Плазматические клетки могут встречаться в значительном количестве при затяжном характере воспаления серозных оболочек.
Полибласты – это тканевые клетки разнообразной величины и размера с базофильной цитоплазмой и нежным ядром овальной или бобовидной формы, иногда с наличием нуклеолы.
Макрофаги морфологически напоминают моноциты, имеют ядро неправильной причудливой формы с наличием нуклеолы и ячеистую, содержащую вакуоли и азурофильную зернистость цитоплазму. Появляются при кровоизлияниях в плевральную полость, опухолях.

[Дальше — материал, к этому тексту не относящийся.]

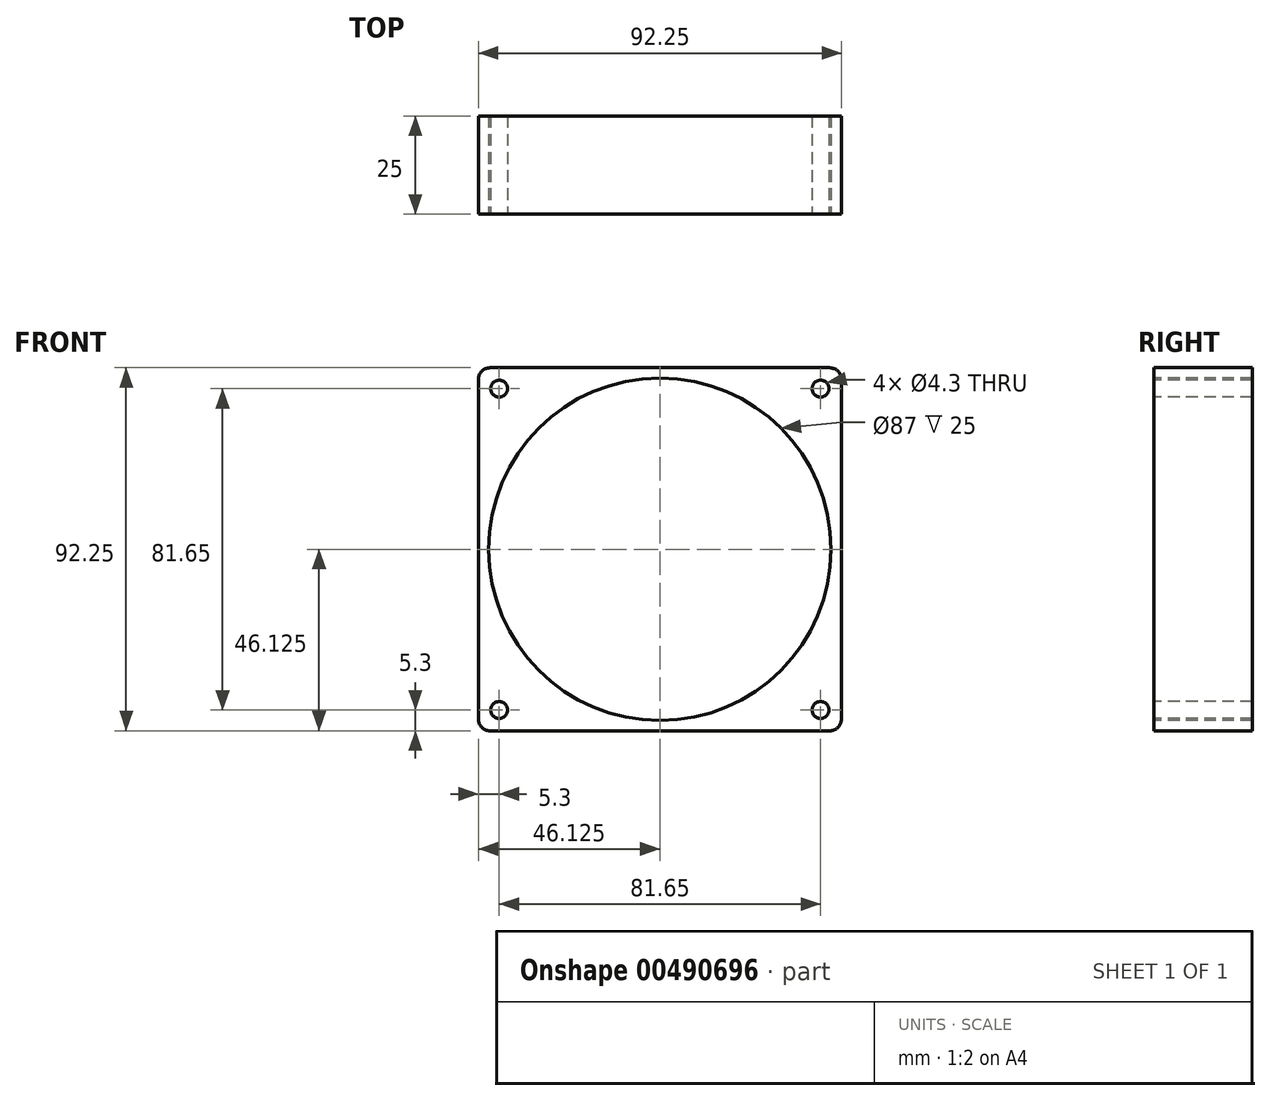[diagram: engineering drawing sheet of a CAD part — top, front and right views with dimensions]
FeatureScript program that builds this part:
annotation { "Feature Type Name" : "Feature", "Feature Type Description" : "" }
export const myFeature = defineFeature(function(context is Context, id is Id, definition is map)
    precondition{}
    {
        {
            var Q0;
            Q0=qCreatedBy(makeId("Front.planeOp"),FACE);
            var sketch = newSketch(context, id + "F0", { "sketchPlane" : qUnion([Q0])});
            skLineSegment(sketch, "E0.bottom", {"start": v(0, 0) * mm, "end": v(92.25, 0) * mm});
            skLineSegment(sketch, "E0.top", {"start": v(0, 92.25) * mm, "end": v(92.25, 92.25) * mm});
            skLineSegment(sketch, "E0.left", {"start": v(0, 0) * mm, "end": v(0, 92.25) * mm});
            skLineSegment(sketch, "E0.right", {"start": v(92.25, 0) * mm, "end": v(92.25, 92.25) * mm});
            skSolve(sketch);
        }
        {
            var Q0;
            Q0 = qSketchRegion(id + "F0", true);
            extrude(context, id + "F1", {"entities" : qUnion([Q0]), "depth" : 25 * mm});
        }
        {
            var Q0;
            Q0=makeQuery(id+"F1.opExtrude","CAP_FACE",FACE,{"disambiguationData":[OSD([sQuery(id+"F0.wireOp",EDGE,"E0.bottom"),sQuery(id+"F0.wireOp",EDGE,"E0.top"),sQuery(id+"F0.wireOp",EDGE,"E0.left"),sQuery(id+"F0.wireOp",EDGE,"E0.right")])],"isStart":false});
            var sketch = newSketch(context, id + "F2", { "sketchPlane" : qUnion([Q0])});
            skCircle(sketch, "E1", {"center": v(46.12, 46.12) * mm, "radius": 43.5 * mm});
            skPoint(sketch, "E1.centerSnap0", {"position": v(46.12, 92.25) * mm});
            skPoint(sketch, "E1.centerSnap1", {"position": v(0, 46.12) * mm});
            skSolve(sketch);
        }
        {
            var Q0;
            Q0 = qSketchRegion(id + "F2", true);
            extrude(context, id + "F3", {"entities" : qUnion([Q0]), "operationType" : NewBodyOperationType.REMOVE, "endBound" : BoundingType.THROUGH_ALL, "oppositeDirection" : true, "depth" : 25 * mm});
        }
        {
            var Q0;
            Q0=makeQuery(id+"F1.opExtrude","CAP_FACE",FACE,{"disambiguationData":[OSD([sQuery(id+"F0.wireOp",EDGE,"E0.bottom"),sQuery(id+"F0.wireOp",EDGE,"E0.top"),sQuery(id+"F0.wireOp",EDGE,"E0.left"),sQuery(id+"F0.wireOp",EDGE,"E0.right")])],"isStart":false});
            var sketch = newSketch(context, id + "F4", { "sketchPlane" : qUnion([Q0])});
            skPoint(sketch, "E2", {"position": v(5.3, 86.95) * mm});
            skPoint(sketch, "E3", {"position": v(5.3, 5.3) * mm});
            skLineSegment(sketch, "E4", {"start": v(46.12, 92.25) * mm, "end": v(46.12, 0) * mm, "construction": true});
            skPoint(sketch, "E5.MirrorP", {"position": v(86.95, 86.95) * mm});
            skPoint(sketch, "E6.MirrorP", {"position": v(86.95, 5.3) * mm});
            skSolve(sketch);
        }
        {
            var Q0;
            Q0=sQuery(id+"F4.wireOp",VERTEX,"E2");
            var Q1;
            Q1=sQuery(id+"F4.wireOp",VERTEX,"E3");
            var Q2;
            Q2=sQuery(id+"F4.wireOp",VERTEX,"E6.MirrorP");
            var Q3;
            Q3=sQuery(id+"F4.wireOp",VERTEX,"E5.MirrorP");
            var Q4;
            Q4=makeQuery(id+"F1.opExtrude","SWEPT_BODY",BODY,{"disambiguationData":[OSD([sQuery(id+"F0.wireOp",EDGE,"E0.bottom"),sQuery(id+"F0.wireOp",EDGE,"E0.top"),sQuery(id+"F0.wireOp",EDGE,"E0.left"),sQuery(id+"F0.wireOp",EDGE,"E0.right")])]});
            hole(context, id + "F5", {"style" : HoleStyle.SIMPLE, "endStyle" : HoleEndStyle.THROUGH, "holeDiameter" : 4.3 * mm, "isTappedThrough" : true, "tappedDepth" : 12 * mm, "tapClearance" : 3, "locations" : qUnion([Q0, Q1, Q2, Q3]), "scope" : qUnion([Q4])});
        }
        {
            var Q0;
            Q0=makeQuery(id+"F1.opExtrude","SWEPT_EDGE",EDGE,{"disambiguationData":[OSD([sQuery(id+"F0.wireOp",EDGE,"E0.top"),sQuery(id+"F0.wireOp",EDGE,"E0.right")])]});
            var Q1;
            Q1=makeQuery(id+"F1.opExtrude","SWEPT_EDGE",EDGE,{"disambiguationData":[OSD([sQuery(id+"F0.wireOp",EDGE,"E0.top"),sQuery(id+"F0.wireOp",EDGE,"E0.left")])]});
            var Q2;
            Q2=makeQuery(id+"F1.opExtrude","SWEPT_EDGE",EDGE,{"disambiguationData":[OSD([sQuery(id+"F0.wireOp",EDGE,"E0.bottom"),sQuery(id+"F0.wireOp",EDGE,"E0.left")])]});
            var Q3;
            Q3=makeQuery(id+"F1.opExtrude","SWEPT_EDGE",EDGE,{"disambiguationData":[OSD([sQuery(id+"F0.wireOp",EDGE,"E0.bottom"),sQuery(id+"F0.wireOp",EDGE,"E0.right")])]});
            fillet(context, id + "F6", {"entities" : qUnion([Q0, Q1, Q2, Q3]), "radius" : 3 * mm, "tangentPropagation" : true, "allowEdgeOverflow" : false});
        }
    });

Мезотелиальные клетки (покровный эпителий) имеют большой размер (25–30, нередко до 50 мкм), круглое, иногда содержащее нуклеолу ядро, расположенное центрально или эксцентрично, широкую нежно-голубую цитоплазму. Клетки мезотелия постоянно присутствуют в транссудатах, в начальных стадиях и в период репарации экссудатов, в значительном количестве при канцероматозе серозных оболочек. В жидкостях большой давности они подвергаются различной степени дегенерации, крупновакуолизированные клетки с оттесненным к периферии ядром напоминают раковые перстневидные клетки, что иногда приводит к ошибкам.

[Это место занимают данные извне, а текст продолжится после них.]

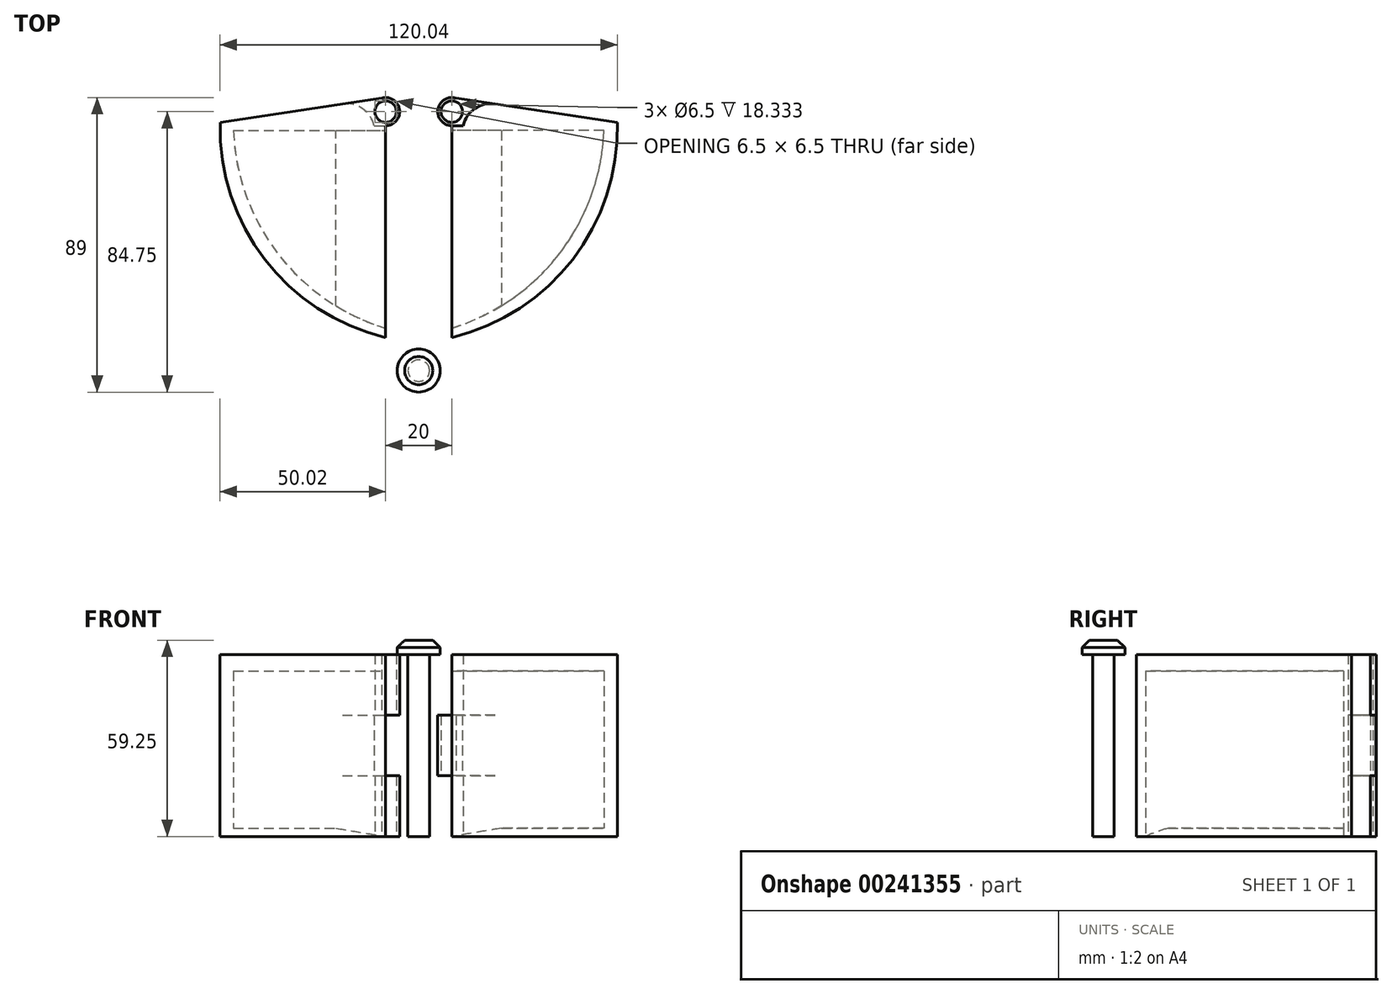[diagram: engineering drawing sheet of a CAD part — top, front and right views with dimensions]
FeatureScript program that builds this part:
annotation { "Feature Type Name" : "Feature", "Feature Type Description" : "" }
export const myFeature = defineFeature(function(context is Context, id is Id, definition is map)
    precondition{}
    {
        {
            var Q0;
            Q0=qCreatedBy(makeId("Top.planeOp"),FACE);
            var sketch = newSketch(context, id + "F0", { "sketchPlane" : qUnion([Q0])});
            skLineSegment(sketch, "E0", {"start": v(-10, 10) * mm, "end": v(-10, 75) * mm});
            skLineSegment(sketch, "E1", {"start": v(-10, 75) * mm, "end": v(-60, 75) * mm});
            skArc(sketch, "E2", {"start": v(-60, 75) * mm, "mid": v(-46.54, 33.62) * mm, "end": v(-10, 10) * mm});
            skArc(sketch, "E3.MirrorCS", {"start": v(60, 75) * mm, "mid": v(46.54, 33.62) * mm, "end": v(10, 10) * mm});
            skLineSegment(sketch, "E4.MirrorCS", {"start": v(10, 75) * mm, "end": v(60, 75) * mm});
            skLineSegment(sketch, "E5.MirrorCS", {"start": v(10, 10) * mm, "end": v(10, 75) * mm});
            skSolve(sketch);
        }
        {
            var Q0;
            Q0=qCreatedBy(makeId("Top.planeOp"),FACE);
            var sketch = newSketch(context, id + "F1", { "sketchPlane" : qUnion([Q0])});
            skLineSegment(sketch, "E6", {"start": v(-56, 72.5) * mm, "end": v(-9, 72.5) * mm});
            skLineSegment(sketch, "E7", {"start": v(-9, 72.5) * mm, "end": v(-9, 12.5) * mm});
            skArc(sketch, "E8", {"start": v(-56, 72.5) * mm, "mid": v(-42.22, 34.89) * mm, "end": v(-9, 12.5) * mm});
            skLineSegment(sketch, "E9.MirrorCS", {"start": v(56, 72.5) * mm, "end": v(9, 72.5) * mm});
            skArc(sketch, "E10.MirrorCS", {"start": v(56, 72.5) * mm, "mid": v(42.22, 34.89) * mm, "end": v(9, 12.5) * mm});
            skLineSegment(sketch, "E11.MirrorCS", {"start": v(9, 72.5) * mm, "end": v(9, 12.5) * mm});
            skSolve(sketch);
        }
        {
            var Q0;
            Q0 = qSketchRegion(id + "F0", true);
            extrude(context, id + "F2", {"entities" : qUnion([Q0]), "depth" : 55 * mm});
        }
        {
            var Q0;
            Q0 = qSketchRegion(id + "F1", true);
            extrude(context, id + "F3", {"entities" : qUnion([Q0]), "operationType" : NewBodyOperationType.REMOVE, "depth" : 50 * mm, "hasSecondDirection" : true, "secondDirectionOppositeDirection" : false, "secondDirectionDepth" : 2.5 * mm});
        }
        {
            var Q0;
            Q0=makeQuery(id+"F3.boolean.opBoolean","INTERSECT",EDGE,{"derivedFrom":[makeQuery(id+"F2.opExtrude","SWEPT_FACE",FACE,{"disambiguationData":[OSD([sQuery(id+"F0.wireOp",EDGE,"E5.MirrorCS")])]}),makeQuery(id+"F3.opExtrude","CAP_FACE",FACE,{"disambiguationData":[OSD([sQuery(id+"F1.wireOp",EDGE,"E9.MirrorCS"),sQuery(id+"F1.wireOp",EDGE,"E10.MirrorCS"),sQuery(id+"F1.wireOp",EDGE,"E11.MirrorCS")])],"isStart":true})]});
            chamfer(context, id + "F4", {"entities" : qUnion([Q0]), "chamferType" : ChamferType.TWO_OFFSETS, "width1" : 2.5 * mm, "oppositeDirection" : false, "width2" : 15 * mm, "tangentPropagation" : true});
        }
        {
            var Q0;
            Q0=makeQuery(id+"F3.boolean.opBoolean","INTERSECT",EDGE,{"derivedFrom":[makeQuery(id+"F2.opExtrude","SWEPT_FACE",FACE,{"disambiguationData":[OSD([sQuery(id+"F0.wireOp",EDGE,"E0")])]}),makeQuery(id+"F3.opExtrude","CAP_FACE",FACE,{"disambiguationData":[OSD([sQuery(id+"F1.wireOp",EDGE,"E6"),sQuery(id+"F1.wireOp",EDGE,"E7"),sQuery(id+"F1.wireOp",EDGE,"E8")])],"isStart":true})]});
            chamfer(context, id + "F5", {"entities" : qUnion([Q0]), "chamferType" : ChamferType.TWO_OFFSETS, "width1" : 15 * mm, "oppositeDirection" : false, "width2" : 2.5 * mm, "tangentPropagation" : true});
        }
        {
            var Q0;
            Q0=qCreatedBy(makeId("Top.planeOp"),FACE);
            var sketch = newSketch(context, id + "F6", { "sketchPlane" : qUnion([Q0])});
            skCircle(sketch, "E12", {"center": v(-10, 78.25) * mm, "radius": 4.25 * mm});
            skCircle(sketch, "E13", {"center": v(-10, 78.25) * mm, "radius": 3.25 * mm});
            skCircle(sketch, "E14.MirrorC", {"center": v(10, 78.25) * mm, "radius": 4.25 * mm});
            skCircle(sketch, "E15.MirrorC", {"center": v(10, 78.25) * mm, "radius": 3.25 * mm});
            skLineSegment(sketch, "E16", {"start": v(-10, 82.5) * mm, "end": v(-60, 75) * mm});
            skLineSegment(sketch, "E17", {"start": v(-60, 75) * mm, "end": v(-10, 75) * mm});
            skLineSegment(sketch, "E18", {"start": v(-10, 75) * mm, "end": v(-10, 82.5) * mm});
            skLineSegment(sketch, "E19.MirrorCS", {"start": v(10, 82.5) * mm, "end": v(60, 75) * mm});
            skLineSegment(sketch, "E20.MirrorCS", {"start": v(10, 75) * mm, "end": v(10, 82.5) * mm});
            skLineSegment(sketch, "E21.MirrorCS", {"start": v(60, 75) * mm, "end": v(10, 75) * mm});
            skSolve(sketch);
        }
        {
            var Q0;
            Q0 = qSketchRegion(id + "F6", true);
            var Q1;
            Q1=makeQuery(id+"F2.opExtrude","CAP_FACE",FACE,{"disambiguationData":[OSD([sQuery(id+"F0.wireOp",EDGE,"E0"),sQuery(id+"F0.wireOp",EDGE,"E1"),sQuery(id+"F0.wireOp",EDGE,"E2")])],"isStart":false});
            extrude(context, id + "F7", {"entities" : qUnion([Q0]), "operationType" : NewBodyOperationType.ADD, "endBound" : BoundingType.UP_TO_SURFACE, "endBoundEntityFace" : qUnion([Q1]), "depth" : 25 * mm});
        }
        {
            var Q0;
            Q0=qCreatedBy(makeId("Right.planeOp"),FACE);
            var sketch = newSketch(context, id + "F8", { "sketchPlane" : qUnion([Q0])});
            skLineSegment(sketch, "E22.bottom", {"start": v(74, 55) * mm, "end": v(82.5, 55) * mm});
            skLineSegment(sketch, "E22.top", {"start": v(74, 0) * mm, "end": v(82.5, 0) * mm});
            skLineSegment(sketch, "E22.left", {"start": v(74, 55) * mm, "end": v(74, 0) * mm});
            skLineSegment(sketch, "E22.right", {"start": v(82.5, 55) * mm, "end": v(82.5, 0) * mm});
            skLineSegment(sketch, "E23", {"start": v(74, 36.67) * mm, "end": v(82.5, 36.67) * mm});
            skLineSegment(sketch, "E24", {"start": v(74, 18.33) * mm, "end": v(82.5, 18.33) * mm});
            skSolve(sketch);
        }
        {
            var Q0;
            {var subQ0=sQuery(id+"F8.wireOp",EDGE,"E22.bottom");Q0=makeQuery(id+"F8.imprint","IMPRINT",FACE,{"disambiguationData":[TD([[makeQuery(id+"F8.imprint","IMPRINT",EDGE,{"derivedFrom":subQ0}),-1.0]])]});}
            var Q1;
            {var subQ0=sQuery(id+"F8.wireOp",EDGE,"E22.top");Q1=makeQuery(id+"F8.imprint","IMPRINT",FACE,{"disambiguationData":[TD([[makeQuery(id+"F8.imprint","IMPRINT",EDGE,{"derivedFrom":subQ0}),1.0]])]});}
            extrude(context, id + "F9", {"entities" : qUnion([Q0, Q1]), "operationType" : NewBodyOperationType.REMOVE, "depth" : 13.5 * mm});
        }
        {
            var Q0;
            {var subQ0=sQuery(id+"F8.wireOp",EDGE,"E23");Q0=makeQuery(id+"F8.imprint","IMPRINT",FACE,{"disambiguationData":[TD([[makeQuery(id+"F8.imprint","IMPRINT",EDGE,{"derivedFrom":subQ0}),-1.0]])]});}
            extrude(context, id + "F10", {"entities" : qUnion([Q0]), "operationType" : NewBodyOperationType.REMOVE, "oppositeDirection" : true, "depth" : 13.5 * mm});
        }
        {
            var Q0;
            Q0=qCreatedBy(makeId("Front.planeOp"),FACE);
            var sketch = newSketch(context, id + "F11", { "sketchPlane" : qUnion([Q0])});
            skLineSegment(sketch, "E25", {"start": v(0, 0) * mm, "end": v(0, 59.25) * mm});
            skLineSegment(sketch, "E26", {"start": v(0, 59.25) * mm, "end": v(-4.25, 59.25) * mm});
            skLineSegment(sketch, "E27", {"start": v(-4.25, 59.25) * mm, "end": v(-6.5, 57.12) * mm});
            skLineSegment(sketch, "E28", {"start": v(-6.5, 57.13) * mm, "end": v(-6.5, 55) * mm});
            skLineSegment(sketch, "E29", {"start": v(-6.5, 55) * mm, "end": v(-3.25, 55) * mm});
            skLineSegment(sketch, "E30", {"start": v(-3.25, 55) * mm, "end": v(-3.25, 0) * mm});
            skLineSegment(sketch, "E31", {"start": v(-3.25, 0) * mm, "end": v(0, 0) * mm});
            skSolve(sketch);
        }
        {
            var Q0;
            Q0=makeQuery(id+"F11.imprint","IMPRINT",FACE,{"disambiguationData":[TD([[makeQuery(id+"F11.imprint","IMPRINT",EDGE,{"derivedFrom":sQuery(id+"F11.wireOp",EDGE,"E25")}),1.0]])]});
            var Q1;
            Q1=sQuery(id+"F11.wireOp",EDGE,"E25");
            revolve(context, id + "F12", {"entities" : qUnion([Q0]), "axis" : qUnion([Q1]), "revolveType" : RevolveType.FULL});
        }
        {
            var Q0;
            Q0=makeQuery(id+"F9.boolean.opBoolean","INTERSECT",EDGE,{"derivedFrom":[makeQuery(id+"F7.opExtrude","SWEPT_FACE",FACE,{"disambiguationData":[OSD([sQuery(id+"F6.wireOp",EDGE,"E19.MirrorCS")])]}),makeQuery(id+"F9.opExtrude","CAP_FACE",FACE,{"disambiguationData":[OSD([sQuery(id+"F8.wireOp",EDGE,"E22.bottom"),sQuery(id+"F8.wireOp",EDGE,"E22.left"),sQuery(id+"F8.wireOp",EDGE,"E22.right"),sQuery(id+"F8.wireOp",EDGE,"E23")])],"isStart":false})]});
            var Q1;
            Q1=makeQuery(id+"F9.boolean.opBoolean","INTERSECT",EDGE,{"derivedFrom":[makeQuery(id+"F7.opExtrude","SWEPT_FACE",FACE,{"disambiguationData":[OSD([sQuery(id+"F6.wireOp",EDGE,"E19.MirrorCS")])]}),makeQuery(id+"F9.opExtrude","CAP_FACE",FACE,{"disambiguationData":[OSD([sQuery(id+"F8.wireOp",EDGE,"E22.top"),sQuery(id+"F8.wireOp",EDGE,"E22.left"),sQuery(id+"F8.wireOp",EDGE,"E22.right"),sQuery(id+"F8.wireOp",EDGE,"E24")])],"isStart":false})]});
            fillet(context, id + "F13", {"entities" : qUnion([Q0, Q1]), "radius" : 8.5 * mm, "tangentPropagation" : true, "allowEdgeOverflow" : false});
        }
        {
            var Q0;
            Q0=makeQuery(id+"F10.boolean.opBoolean","INTERSECT",EDGE,{"derivedFrom":[makeQuery(id+"F7.opExtrude","SWEPT_FACE",FACE,{"disambiguationData":[OSD([sQuery(id+"F6.wireOp",EDGE,"E16")])]}),makeQuery(id+"F10.opExtrude","CAP_FACE",FACE,{"disambiguationData":[OSD([sQuery(id+"F8.wireOp",EDGE,"E22.left"),sQuery(id+"F8.wireOp",EDGE,"E22.right"),sQuery(id+"F8.wireOp",EDGE,"E23"),sQuery(id+"F8.wireOp",EDGE,"E24")])],"isStart":false})]});
            fillet(context, id + "F14", {"entities" : qUnion([Q0]), "radius" : 8.5 * mm, "tangentPropagation" : true, "allowEdgeOverflow" : false});
        }
    });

Клетки злокачественных опухолей обнаруживаются в полостных жидкостях при канцероматозе плевры, брюшины, вследствие первичного (мезотелиома) или вторичного (прорастание опухоли из соседних и метастазирование из удаленных органов, лимфогранулематоз) поражения. Клетки злокачественных опухолей в экссудате отличаются полиморфизмом, увеличением и гиперхромией ядра с множеством мелких нуклеол, базофилией вакуолизированной цитоплазмы, наличием митозов, фагоцитарной активностью.
Встречаются перстневидные клетки, в центре которых имеется огромная вакуоль. Цитологическая диагностика рака надежна только в случае, если обнаружены конгломераты подобных атипичных клеток. При люминесцентной микроскопии (акридин оранжевый, родамин) свечение опухолевых отличается от люминесценции мезотелиальных клеток.